# How can I mount this?



## callmedpit (Oct 9, 2008)

So I just moved into a house that the previous owners had a custom installed TV over the fireplace. I'm trying to figure out how I can mount a TV in the space. Here's what's there now:










I purchased this mount:










Now my problem is I'm not sure how I can mount it into the space. The threads sticking out don't match the mount I got. Looks like they may need to be cut off. It also seems like the space behind the inset metal box is hollow (no studs), so I can ensure the mount gets held in place?

Any ideas, or anybody see anything like this before?
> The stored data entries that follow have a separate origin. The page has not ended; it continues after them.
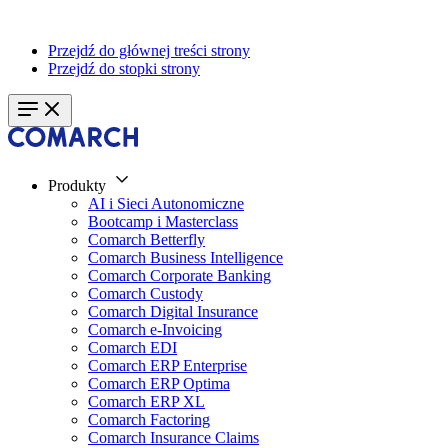
Przejdź do głównej treści strony
Przejdź do stopki strony
Produkty
AI i Sieci Autonomiczne
Bootcamp i Masterclass
Comarch Betterfly
Comarch Business Intelligence
Comarch Corporate Banking
Comarch Custody
Comarch Digital Insurance
Comarch e-Invoicing
Comarch EDI
Comarch ERP Enterprise
Comarch ERP Optima
Comarch ERP XL
Comarch Factoring
Comarch Insurance Claims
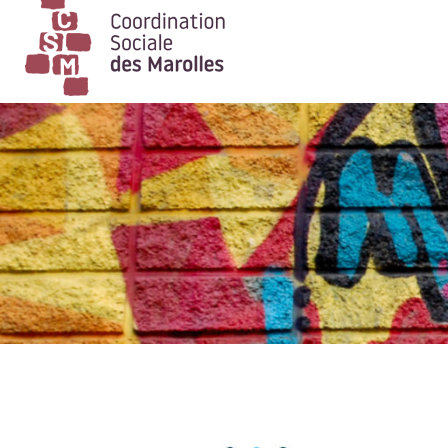
Main Navigation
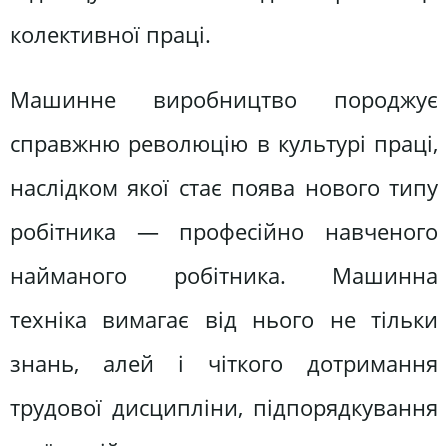
колективної праці.
Машинне виробництво породжує
справжню революцію в культурі праці,
наслідком якої стає поява нового типу
робітника — професійно навченого
найманого робітника. Машинна
техніка вимагає від нього не тільки
знань, алей і чіткого дотримання
трудової дисципліни, підпорядкування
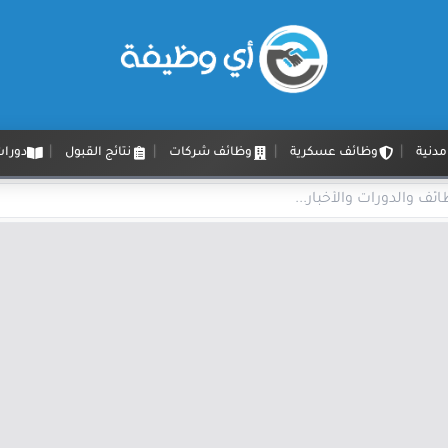
دنية
وظائف عسكرية
وظائف شركات
نتائج القبول
دورات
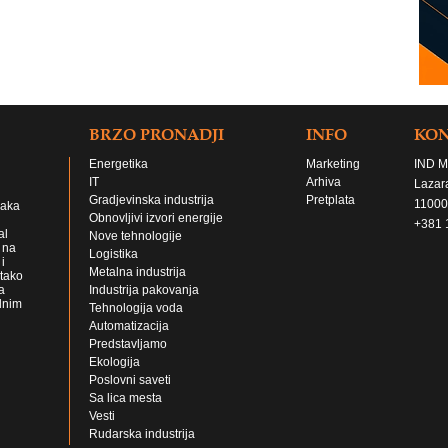
BRZO PRONADJI
INFO
KO
Energetika
Marketing
IND M
IT
Arhiva
Lazar
Gradjevinska industrija
Pretplata
11000
jaka
Obnovljivi izvori energije
+381 
al
Nove tehnologije
 na
Logistika
i
Metalna industrija
 tako
a
Industrija pakovanja
lnim
Tehnologija voda
Automatizacija
Predstavljamo
Ekologija
Poslovni saveti
Sa lica mesta
Vesti
Rudarska industrija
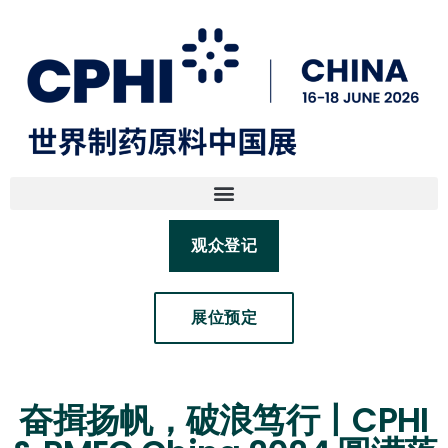
观众登记
展位预定
奋揖扬帆，破浪笃行丨CPHI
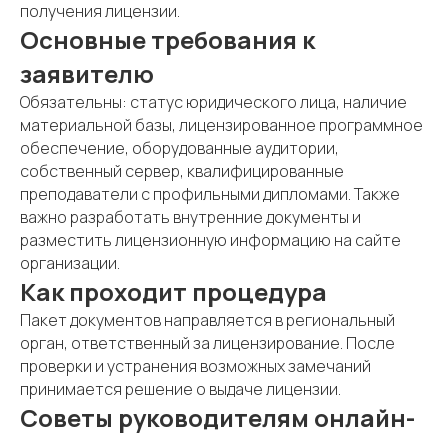
получения лицензии.
Основные требования к
заявителю
Обязательны: статус юридического лица, наличие
материальной базы, лицензированное программное
обеспечение, оборудованные аудитории,
собственный сервер, квалифицированные
преподаватели с профильными дипломами. Также
важно разработать внутренние документы и
разместить лицензионную информацию на сайте
организации.
Как проходит процедура
Пакет документов направляется в региональный
орган, ответственный за лицензирование. После
проверки и устранения возможных замечаний
принимается решение о выдаче лицензии.
Советы руководителям онлайн-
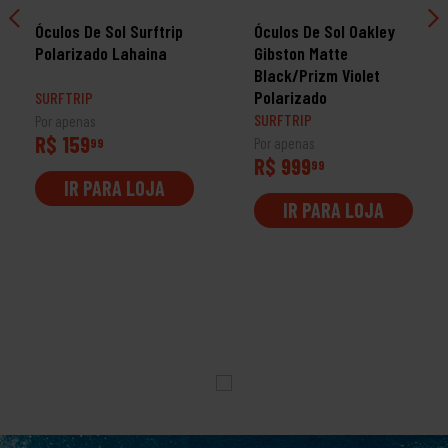
Óculos De Sol Surftrip
Óculos De Sol Oakley
Polarizado Lahaina
Gibston Matte
Black/Prizm Violet
Polarizado
SURFTRIP
SURFTRIP
Por apenas
R$ 159
99
Por apenas
R$ 999
99
IR PARA LOJA
IR PARA LOJA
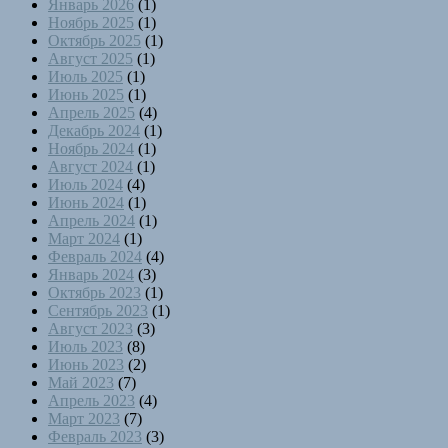
Январь 2026
(1)
Ноябрь 2025
(1)
Октябрь 2025
(1)
Август 2025
(1)
Июль 2025
(1)
Июнь 2025
(1)
Апрель 2025
(4)
Декабрь 2024
(1)
Ноябрь 2024
(1)
Август 2024
(1)
Июль 2024
(4)
Июнь 2024
(1)
Апрель 2024
(1)
Март 2024
(1)
Февраль 2024
(4)
Январь 2024
(3)
Октябрь 2023
(1)
Сентябрь 2023
(1)
Август 2023
(3)
Июль 2023
(8)
Июнь 2023
(2)
Май 2023
(7)
Апрель 2023
(4)
Март 2023
(7)
Февраль 2023
(3)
Also, if it's helpful, here's all the dimensions:


----------



## RippySkippy (Feb 9, 2007)

Is there any indication any where as to the wall box brand ? Before I modified it extensively, I'd try to locate a mount that would fit the box. It looks to me like the original owner maybe should of left it?


----------



## callmedpit (Oct 9, 2008)

RippySkippy said:


> Is there any indication any where as to the wall box brand ? Before I modified it extensively, I'd try to locate a mount that would fit the box. It looks to me like the original owner maybe should of left it?


I didn't see anything. I could try and get in touch with the previous owners and see where they got it installed, and go from there. I wasn't sure if this was a standard way to install a TV over a fireplace.


----------



## RippySkippy (Feb 9, 2007)

That's what I'd do, try contacting them first. If nothing else you might see if they'd part with the original mounting plate for that box, given that it probably should of stayed there to begin with, or you might see it they would be willing to take yours in trade. The most they could do is say no.

I don't mess with these enough to know if there's a standard...I doubt there is. I'm almost certain though this box would of come with a mounting plate given the stud pattern.


----------



## RippySkippy (Feb 9, 2007)

It looks you might have a SB-2 box from Omnimount down load the spec sheet and it'll give you a better idea. The verbage says it will work with the UC-L or UC-L-X mounts. Google will help locate sources/prices.


----------



## callmedpit (Oct 9, 2008)

RippySkippy said:


> It looks you might have a SB-2 box from Omnimount down load the spec sheet and it'll give you a better idea. The verbage says it will work with the UC-L or UC-L-X mounts. Google will help locate sources/prices.


Oh wow, thanks a ton! You are a life saver! That makes my life so much easier


----------



## callmedpit (Oct 9, 2008)

Best price I could find was $350 on eBay, but then luckily went to Amazon just to see. They had it for $268 with free shipping! Thanks again, you really saved me a ton of trouble.


----------



## RippySkippy (Feb 9, 2007)

So you must of decided that was your model? Glad it worked out and that I could help. Isn't that a kick when e-bay goes more than Amazon? It just makes one wonder who bids on that stuff.


----------



## callmedpit (Oct 9, 2008)

Yeah, it was definitely the same exact shadow box. Yeah, I mean eBay was way cheaper than the stores online, Amazon must be trying to clear em out or something


----------